As we sit in the shade listening to the roar of rollercoasters and the screams of nearby children, I wonder if the first field trip of Eureka! was at an amusement park because it set up the incredibly obvious and accurate metaphor: this week was a rollercoaster. The past five days have held so much more emotion than I could have ever expected, and I have been in situations that I never thought I could be prepared for. As the rest of the staff share some of their experiences from the week, I reflect on mine.
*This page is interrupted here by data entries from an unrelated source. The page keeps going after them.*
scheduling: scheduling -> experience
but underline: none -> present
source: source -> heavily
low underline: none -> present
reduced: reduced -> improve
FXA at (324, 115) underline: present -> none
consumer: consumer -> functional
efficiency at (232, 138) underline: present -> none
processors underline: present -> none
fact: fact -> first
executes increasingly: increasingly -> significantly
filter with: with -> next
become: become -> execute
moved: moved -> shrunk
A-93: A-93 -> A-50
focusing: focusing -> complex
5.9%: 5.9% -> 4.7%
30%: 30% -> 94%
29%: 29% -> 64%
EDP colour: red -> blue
There have been countless peaks of this week, but two in particular made me feel like I am being productive and that my presence has actually helped some of these girls. The first was concerning a girl who is known to have some more particular needs than the average camper. After an incident with her on Tuesday, I was asked to spend some time with her to make sure she stayed safe and happy, and we had a long conversation on some of the things she loves. The next day, I heard she was asking for me in the morning, and it made me feel incredibly happy that she felt some kind of connection to me already. The second was during my STEM class on Wednesday. I could not have asked for a better class. They were excited when we wanted them to be, concentrated when we asked them to, and I felt like they took away everything that we wanted them to. I was so proud and for a while felt like this was exactly where I need to be.
As amazing as some parts of the week have been, there have been plenty of low points as well. There have been time where I feel incompetent at my job, and that there is nothing that I can give these girls during their time at camp. The same girl I mentioned above was incredibly disappointed and walked away when I told her I hadn’t been able to watch her favorite movie. Seeing her back as she left made me wonder if any progress I had made the day before had just vanished, and if she was feeling incredibly disappointed in that moment. There was bullying in my class on Thursday, and I felt incredibly powerless. One of the girls teared up and was taken outside by one of the volunteers in my room, and once she left I didn’t know if I should continue the class as normal or if I should take a moment to talk to the bully, a task I felt completely incompetent at. And of course, there is the pure exhaustion at the end of every single day.
As I sit here, I listen to the others share their own experiences, and how they have had different ups and downs of the week. How some have had to deal with casual racism for the first time in their lives. How some already have girls asking for them every hour that they’re not together. How some feel responsible for every positive and every negative thing that has happened this week. I also think about how, even though there have been so many times where I feel unsure, I am also unreasonably happy and proud of how this week has gone. And so, even though it is incredibly cheesy, sitting in an amusement park feels perfectly fitting for the end of this rollercoaster week.